28 Comments on “The Gift of Found Time”

  1. As I was about to post this, my dad wrote me an update. I am sharing it with you here:

    Today was a good day! preceded by a miserable week in terms of human relations, especially family, and work oriented stuff. I am tired, having been somewhat sleepless for the past few days but elated in terms of what I saw in our place of business today…my son smiling broadly, everyone in the shop engaged, professional and paying attention to their tasks, cheerful…getting things done. My soul is refreshed. From this environment came inspiration and paths to solutions of nagging problems. I am grateful…and happy, this was a special windfall! Betsy’s Dad

  2. What a delightful, poignant post! This really spoke to me, I guess because I’ve thought about these things many times, but never as eloquently as this. Betsy, you should turn this into an essay and submit it somewhere. There are magazines out there that would love this.

  3. I love this and as the To Do list of Christmas seems to be one item too many, I needed this reminder that our lives are precious and too short. Thanks to you and your dad for helping me find a little more of the time that has been here all along.

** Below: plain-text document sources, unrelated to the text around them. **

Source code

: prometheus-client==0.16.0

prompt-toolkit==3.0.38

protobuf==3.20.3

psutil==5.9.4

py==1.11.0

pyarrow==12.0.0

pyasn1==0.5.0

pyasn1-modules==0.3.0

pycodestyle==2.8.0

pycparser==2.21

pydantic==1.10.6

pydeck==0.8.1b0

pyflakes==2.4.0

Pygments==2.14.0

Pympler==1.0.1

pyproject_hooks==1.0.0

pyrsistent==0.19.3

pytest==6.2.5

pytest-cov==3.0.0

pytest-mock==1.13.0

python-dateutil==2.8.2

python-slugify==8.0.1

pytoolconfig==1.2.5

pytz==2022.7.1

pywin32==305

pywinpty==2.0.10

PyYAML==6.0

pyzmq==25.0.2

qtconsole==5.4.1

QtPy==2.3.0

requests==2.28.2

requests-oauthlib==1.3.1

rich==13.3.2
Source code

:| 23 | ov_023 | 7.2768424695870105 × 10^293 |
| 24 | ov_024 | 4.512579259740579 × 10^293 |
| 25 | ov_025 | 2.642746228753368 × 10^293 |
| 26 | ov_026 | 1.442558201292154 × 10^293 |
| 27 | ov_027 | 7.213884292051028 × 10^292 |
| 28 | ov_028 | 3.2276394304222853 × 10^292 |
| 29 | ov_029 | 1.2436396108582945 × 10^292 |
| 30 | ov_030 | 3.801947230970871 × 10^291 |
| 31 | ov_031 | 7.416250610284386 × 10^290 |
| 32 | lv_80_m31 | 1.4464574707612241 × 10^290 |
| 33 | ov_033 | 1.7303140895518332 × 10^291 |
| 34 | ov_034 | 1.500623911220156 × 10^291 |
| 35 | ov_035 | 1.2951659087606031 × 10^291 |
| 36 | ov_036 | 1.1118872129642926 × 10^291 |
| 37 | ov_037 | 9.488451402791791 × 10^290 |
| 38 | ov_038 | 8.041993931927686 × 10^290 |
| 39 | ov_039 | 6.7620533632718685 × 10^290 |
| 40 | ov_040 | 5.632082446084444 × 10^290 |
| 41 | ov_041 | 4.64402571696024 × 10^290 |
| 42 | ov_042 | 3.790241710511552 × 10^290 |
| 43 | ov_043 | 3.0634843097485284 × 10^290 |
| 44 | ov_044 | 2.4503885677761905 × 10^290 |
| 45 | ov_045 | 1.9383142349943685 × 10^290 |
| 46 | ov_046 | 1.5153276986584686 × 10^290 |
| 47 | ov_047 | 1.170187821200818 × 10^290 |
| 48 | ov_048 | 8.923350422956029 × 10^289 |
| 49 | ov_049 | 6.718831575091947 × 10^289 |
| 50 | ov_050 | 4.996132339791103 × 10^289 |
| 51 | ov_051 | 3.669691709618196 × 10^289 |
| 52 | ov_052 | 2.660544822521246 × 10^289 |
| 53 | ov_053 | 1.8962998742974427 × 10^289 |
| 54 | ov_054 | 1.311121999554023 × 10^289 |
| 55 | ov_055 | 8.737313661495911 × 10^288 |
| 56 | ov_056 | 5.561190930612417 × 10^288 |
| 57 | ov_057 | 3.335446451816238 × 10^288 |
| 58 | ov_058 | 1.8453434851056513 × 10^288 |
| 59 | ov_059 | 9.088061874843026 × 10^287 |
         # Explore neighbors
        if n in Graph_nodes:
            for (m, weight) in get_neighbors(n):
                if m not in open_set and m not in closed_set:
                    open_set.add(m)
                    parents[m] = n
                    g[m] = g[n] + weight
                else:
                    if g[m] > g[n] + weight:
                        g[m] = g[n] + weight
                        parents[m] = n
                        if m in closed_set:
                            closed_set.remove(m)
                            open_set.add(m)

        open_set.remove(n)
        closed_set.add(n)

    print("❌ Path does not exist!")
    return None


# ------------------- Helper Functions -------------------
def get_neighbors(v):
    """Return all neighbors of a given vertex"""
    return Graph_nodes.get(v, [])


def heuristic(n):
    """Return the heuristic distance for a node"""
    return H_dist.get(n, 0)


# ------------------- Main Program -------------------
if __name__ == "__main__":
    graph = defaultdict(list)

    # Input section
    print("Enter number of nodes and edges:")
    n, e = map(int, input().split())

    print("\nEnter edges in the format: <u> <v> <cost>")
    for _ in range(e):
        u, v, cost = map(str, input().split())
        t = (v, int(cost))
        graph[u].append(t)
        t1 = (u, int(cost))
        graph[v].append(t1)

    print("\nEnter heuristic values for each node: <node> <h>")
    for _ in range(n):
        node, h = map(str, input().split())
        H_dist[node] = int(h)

  4. I read this about 5 minutes after I found myself, sitting at my computer, thinking, man, I love my life. It is a life of found days lately, and although I know there will come an end to the whimsy, I am entrenched in the joy of right now. Your post seemed to be written for me today. thank you.

      1. “Surviving” sums it up well, I think.

        I have my reading for my masters thesis tomorrow, and then at least I’ll have a slightly lighter stress and workload.

  5. I’ve been thinking about your essay all day, Betsy. Finding moments, savoring them, realizing time is something I so often construct and then fight in my imagination. How much better to discover its gifts. Thank you!

    1. Katrina, the essay has been bubbling for a long time but it was reading your blog post about the Solstice and your decision to approach each activity surrounding the holidays consciously and with real attention and acceptance that helped me to get it out of my head and onto the screen. Glad you liked it.

    1. I think the thing that hits me too is that it is not only found time for my dad but for us to be together and connect more deeply. I know I have not used all the time well and want to do better. Thank you for commenting and sharing your own experience.

  6. Another great reflection. Joleen and I built in an extra day in Paris because of your experience

    Sent from Harald’s iPhone

  7. Dear Betsy,
    I sat down to write my blog about London and just saw this post as I went through my gmail alerts. It seems we are often on the same wave length. Time is a funny thing and I love the story about the day you “found” in Paris. My husband and I didn’t find a day in London, but an unscripted vacation reminded me of the last day you describe in Paris. I really enjoy your insight and appreciate your way with words. I loved this line: “The thing we remember most is how time moved slowly, like a river in August. Each minute drifted up to us, sank in, and then passed without urgency.” Thank you for this.
    Happy holidays,
    Kimberly 🙂

    1. Thanks, Kimberly. It’s great to hear from you. I”m heading over to your blog to check out London. Glad to hear you’ve had your own unscripted days. Happy Holidays to you too! Many blessings in the New Year.

  8. Lovely post, Elizabeth. One of my best found days was during a snow storm. My husband and I walked Chicago for hours and ended up at a German Irish pub called Gunter Murphy’s. We told stories filled with black humor and inappropriate insights and laughed, along with other patrons – strangers – until our sides hurt. Happy New Year.

    1. Thank you for sharing this, Victoria. There’s something about snow and walking and safe havens happened upon that create a world and space of their own. How wonderful for you to have discovered that. Happy New Year to you!